Çizgi Roman Klasikleri'nden 'Madam Bovary'
Günümüz tatminsiz, mutsuz kadınları ve bu kadınların dertlerine ayna tutan yaşam öyküsüyle 'Madam Bovary', NTV Yayınları’ndan çıkan çizgi romanıyla tekrar gündemde.
- Zamanında büyük yankılar uyandıran fırtınalı hayatını günümüzün modern dünyasında halen birçok kadın yaşıyor. Bu kitabı okurken bir yandan kadın-erkek ilişkileri üzerine yeniden düşünecek diğer yandan dünya edebiyatının temel taşlarından birini çizgilerle hayal dünyanıza taşıyacaksınız.
Gerçekçilik akımını başlatan yazar Gustave Flaubert’in bugün dünya edebiyatının klasiklerinden biri sayılan ünlü romanı 'Madam Bovary', Çizgi Roman Dünya Klasikleri serisinin beşinci kitabı olarak piyasada.

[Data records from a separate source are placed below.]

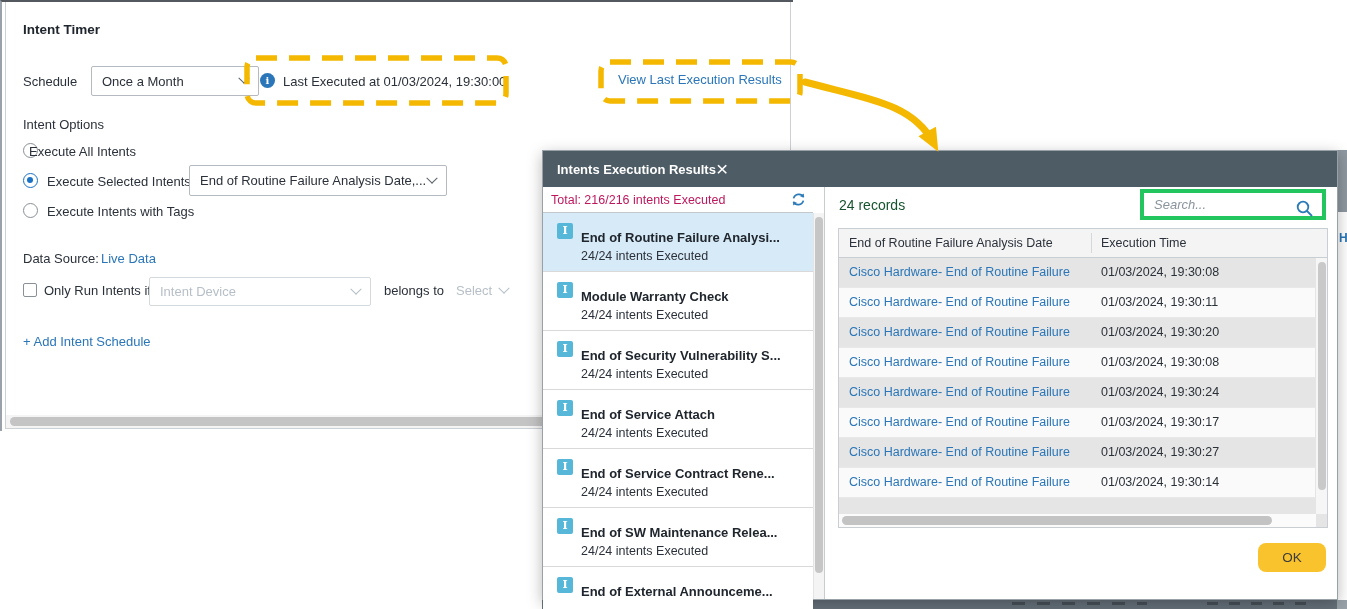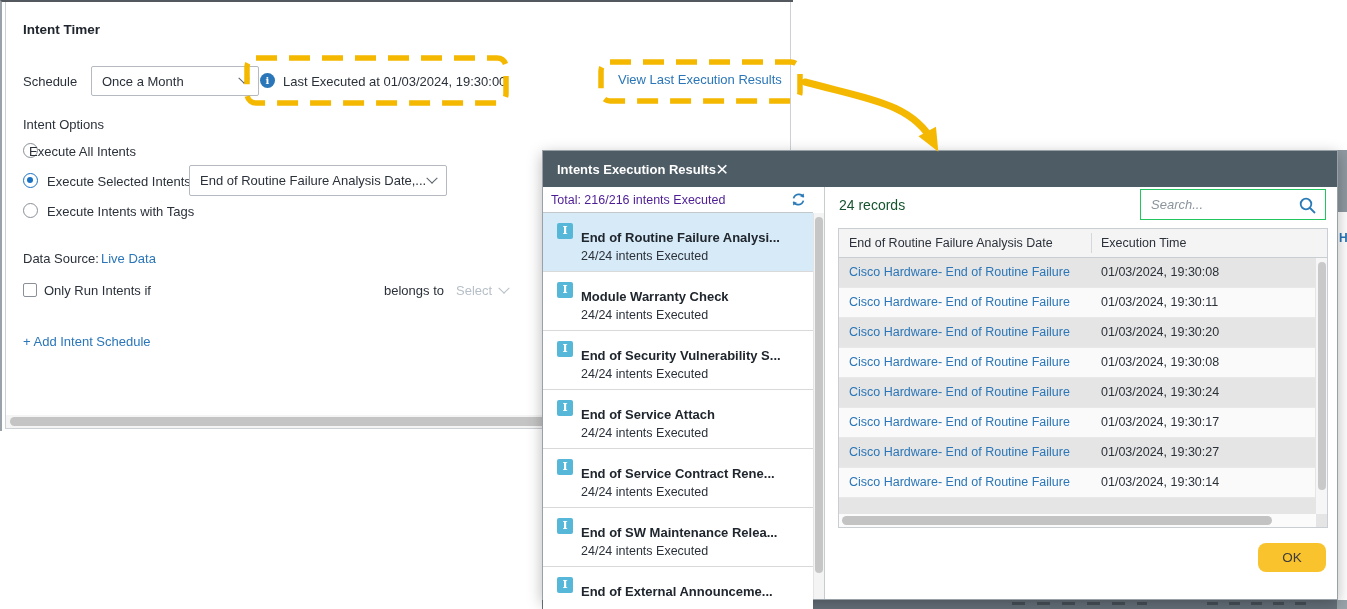--- a/index.html
+++ b/index.html
@@ -43,7 +43,7 @@
 
   .left-pane { position:absolute; left:0; top:36px; width:282px; bottom:0; background:#fff; border-right:1px solid #c7ccd0; }
   .total-row { position:absolute; left:0; top:0; right:11px; height:26px; border-bottom:1px solid #c3c8cc;
-    font-size:12.5px; color:#4c1d95; display:flex; align-items:center; padding:0 6px 0 8px; justify-content:space-between; }
+    font-size:12.5px; color:#be185d; display:flex; align-items:center; padding:0 6px 0 8px; justify-content:space-between; }
   .lp-scroll { position:absolute; right:0; top:26px; bottom:0; width:11px; background:#f4f4f4; border-left:1px solid #e4e4e4; }
   .lp-thumb { position:absolute; left:1px; top:4px; width:8px; height:356px; background:#c6c6c6; border-radius:4px; }
   .intent-item { position:absolute; left:0; right:11px; height:59px; border-bottom:1px solid #d9d9d9; background:#fff; cursor:pointer; }

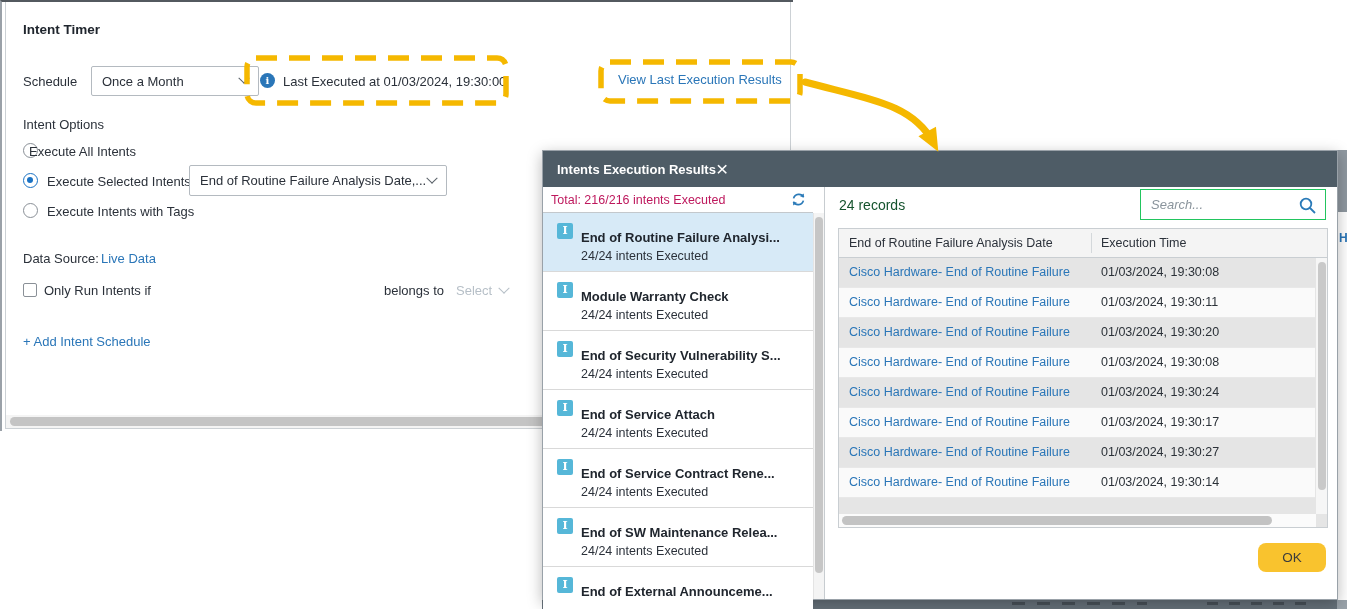--- a/index.html
+++ b/index.html
@@ -55,7 +55,7 @@
 
   .right-pane { position:absolute; left:282px; top:36px; right:0; bottom:0; background:#fff; }
   .records { position:absolute; left:14px; top:10px; font-size:14px; color:#14532d; }
-  .searchbox { position:absolute; left:315px; top:2px; width:186px; height:31px; border:1px solid #22c55e; background:#fff; }
+  .searchbox { position:absolute; left:315px; top:2px; width:186px; height:31px; border:4px solid #22c55e; background:#fff; }
   .searchbox input { position:absolute; left:0; top:0; width:100%; height:100%; border:none; outline:none;
     padding:0 32px 0 10px; font-size:13px; font-style:italic; color:#333; font-family:"Liberation Sans", sans-serif; background:transparent; }
   .searchbox input::placeholder { color:#8a949c; font-style:italic; }

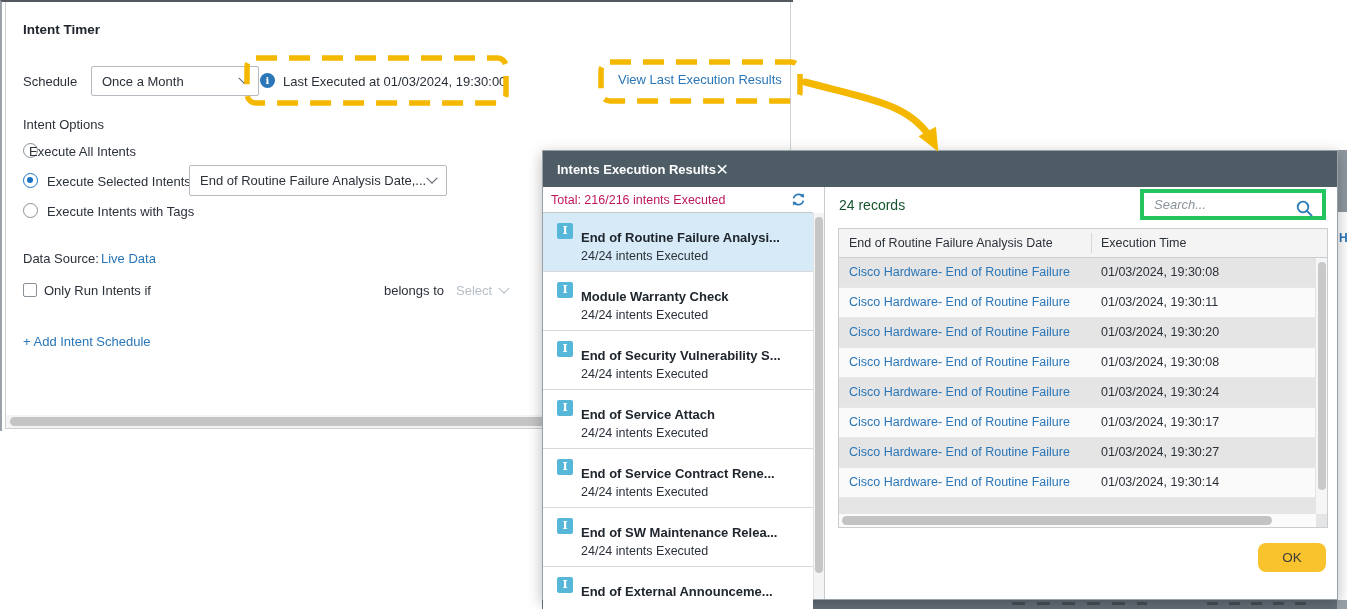--- a/index.html
+++ b/index.html
@@ -126,6 +126,10 @@
 
     <div class="checkbox" style="left:17px; top:281px;"></div>
     <div class="lbl" style="left:38px; top:281px;">Only Run Intents if</div>
+    <div class="selectbox disabled" style="left:143px; top:275px; width:222px; height:29px;">
+      <span>Intent Device</span>
+      <span class="chev light"></span>
+    </div>
     <div class="lbl" style="left:378px; top:281px; font-weight:bold; font-weight:normal;">belongs to</div>
     <div style="position:absolute; left:450px; top:281px; font-size:13px; color:#b6bfc7; display:flex; align-items:center; gap:8px;">
       <span>Select</span>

1850 yılında arkadaşlarıyla Doğu’ya yaptığı iki yıllık seyahatten döner dönmez yeni eserini yazmaya başlayan Gustave Flaubert’i şöhrete 'Madam Bovary' kavuşturdu. Yazar, bu romanda romantik aşk ve şehvet hayallerine kapılmış Emma’nın derinlikli bir portresini çiziyor. Bu gerçekçi portre onu 19. yüzyılın en meşhur ve etkin yazarlarından biri yapmıştı.
DEFALARCA YENİDEN YAZDI
Gustave Flaubert, bu romanı 1851 ile 1856 yılları arasında beş yılda yazdı, romanı 35 yaşında tamamladı, defalarca yeniden yazdı, tek bir paragrafı üzerinde günlerce durdu, Gerçekçilik akımını başlattı.
PARA, MEVKİ, AYRICALIK...
Louis-Philippe hükümranlığı sırasında genç ve güzelliğinin doruğundaki Emma, çalışkan, ama bir o kadar da sıkıcı hekim Charles Bovary ile evlendiğinde, ilk bakışta gayet sıradan bir öykü başlamış gibi görünür. Bu dönemde insanlar para ve toplumsal mevkiden başka şey düşünmezler.
Katıldıkları bir baloda ihtişamı ve toplumun ayrıcalıklı üst kesimini keşfeden Emma, kocasının sıradan ilgisinden yavaş yavaş uzaklaşır. Önce hayallerine sığınır, ardından baştan çıkartılmaya razı olur, gitgide borçlarını ve sevgililerini arttırır, aradığı mutluluğu kimsede bulamayınca da çökmüş, kaybolmuş bir halde, boşa harcadığı hayatının utancından kendini kurtaracak bir çıkış arar.